### [Directions for this task]
Answer these three questions from the text about the Coachella festival and valley air pollution:
1. How many festival goers have arrived in Indio?
2. What size range do "coarse" particles measure?
3. What was the average coarse fraction in Indio?

==== Provided text ====

The 2011 Coachella Valley Music and Arts Festival starts today in Indio, California.  Over 75,000 tragically hip festival goers have arrived at the Date Capital of the World for what has become, just over a decade since its first installment, one of the most popular music festivals in the country. For one crazy weekend, artists ranging from the Arcade Fire to the Chemical Brothers to Duran Duran to Kanye West will lull mostly affluent concert-goers into drug-assisted culture-stupor.  But the Death From Above 1979 reunion and the Creators Project won’t be the only thing melting brains at Coachella.

In 2000, scientists at the California Office of Environmental Health Hazard Assessment and the University of California – San Francisco published the results of a ten year study of air pollution in the Coachella Valley. Unlike cities on the East Coast, a majority of the air pollution in the valley was made up of "coarse" particles, which measure between 2.5 and 10 micrometers each, and typically come from dust kicked up by natural or artificial means. (Air pollution in East Coast urban areas is mostly "fine" particles, less than 2.5 micrometers each, from vehicle exhausts, smoking, power plants, and so forth.) the "coarse fraction" in Indio averaged 55%, but climbed as high as 90% during "wind events." As for health risks, "analysis of 10 years of mortality data in the Coachella Valley indicates associations between cardiovascular-specific mortality and [overall air pollution] and coarse particles." Neither measurement was linked to the "control" mortality rate, leaving the authors to suggest the association "was likely to have been causal." The association between overall pollution and cardiovascular disease was as strong in the Coachella Valley as in studies from "numerous urban areas" around the country. If Interpol and David Lynch’s collaboration on a “visual juxtaposition of the seen and the unseen,” or crowds full of people like this don’t leave you breathless, the coarse particles just might. But really, that's just a risk worth taking.

==== Records provided ====

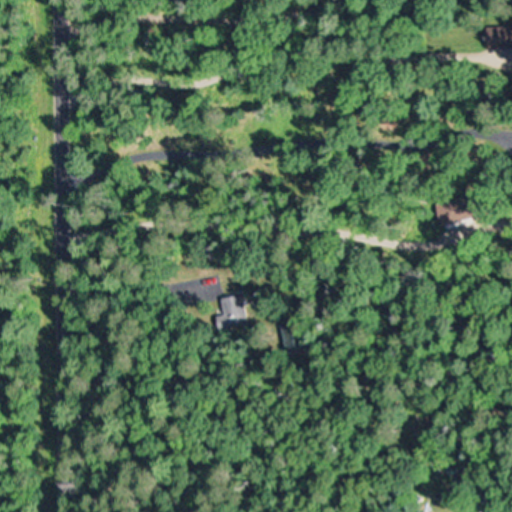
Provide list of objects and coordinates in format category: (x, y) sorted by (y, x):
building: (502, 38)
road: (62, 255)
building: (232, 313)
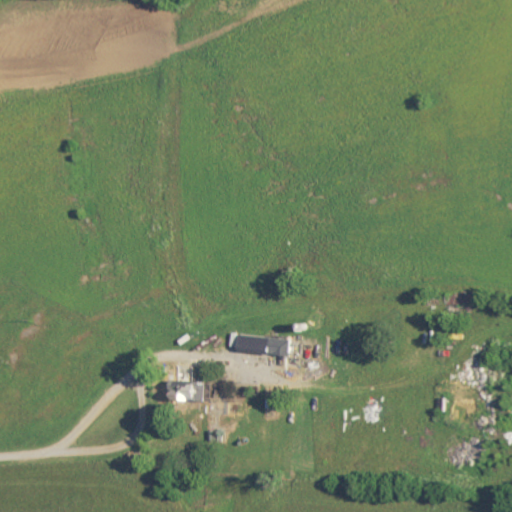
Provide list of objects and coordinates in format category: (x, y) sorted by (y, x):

====
==== Records provided ====

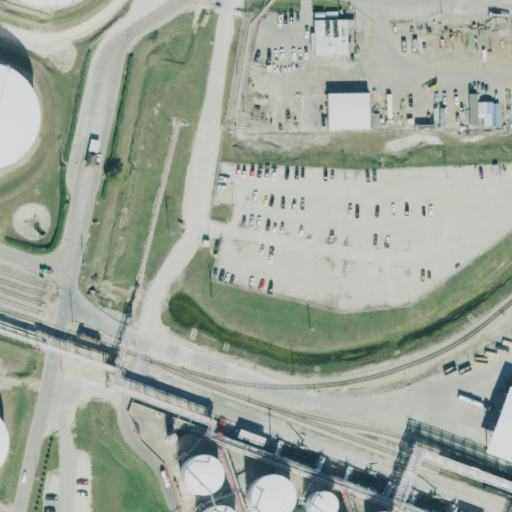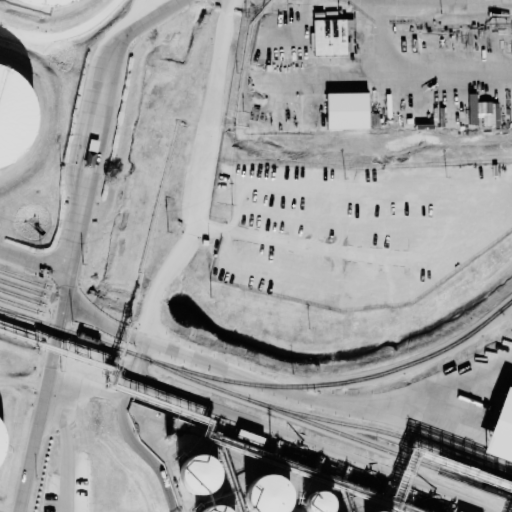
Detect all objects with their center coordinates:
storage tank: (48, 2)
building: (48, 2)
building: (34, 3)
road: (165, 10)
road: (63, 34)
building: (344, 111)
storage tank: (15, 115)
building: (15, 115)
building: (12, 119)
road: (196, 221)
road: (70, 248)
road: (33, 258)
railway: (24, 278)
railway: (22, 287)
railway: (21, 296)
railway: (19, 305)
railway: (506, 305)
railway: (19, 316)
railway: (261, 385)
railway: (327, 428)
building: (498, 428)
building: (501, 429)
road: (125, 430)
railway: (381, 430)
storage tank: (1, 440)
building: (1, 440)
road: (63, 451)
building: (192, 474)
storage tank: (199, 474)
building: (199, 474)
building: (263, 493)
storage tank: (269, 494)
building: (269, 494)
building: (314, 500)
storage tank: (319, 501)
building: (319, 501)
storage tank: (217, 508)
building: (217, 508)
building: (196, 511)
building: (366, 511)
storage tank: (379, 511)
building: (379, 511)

====
==== Records provided ====

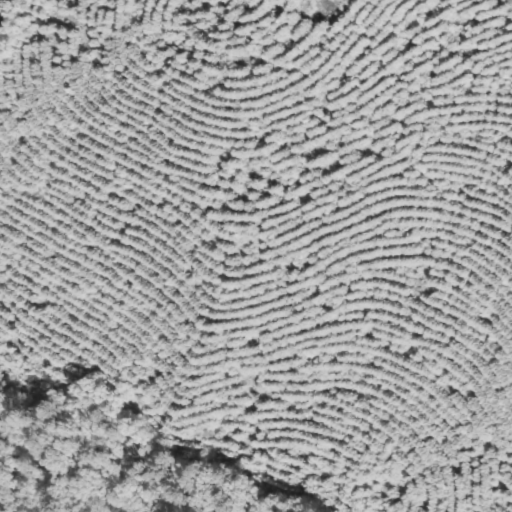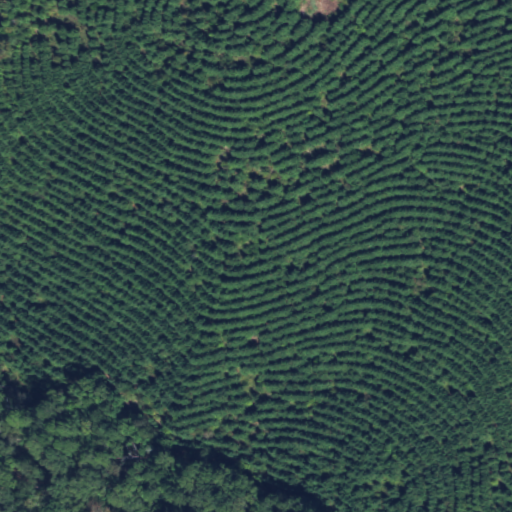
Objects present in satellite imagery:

====

### [Problem solution]
1. Over 75,000
2. Between 2.5 and 10 micrometers each
3. 55%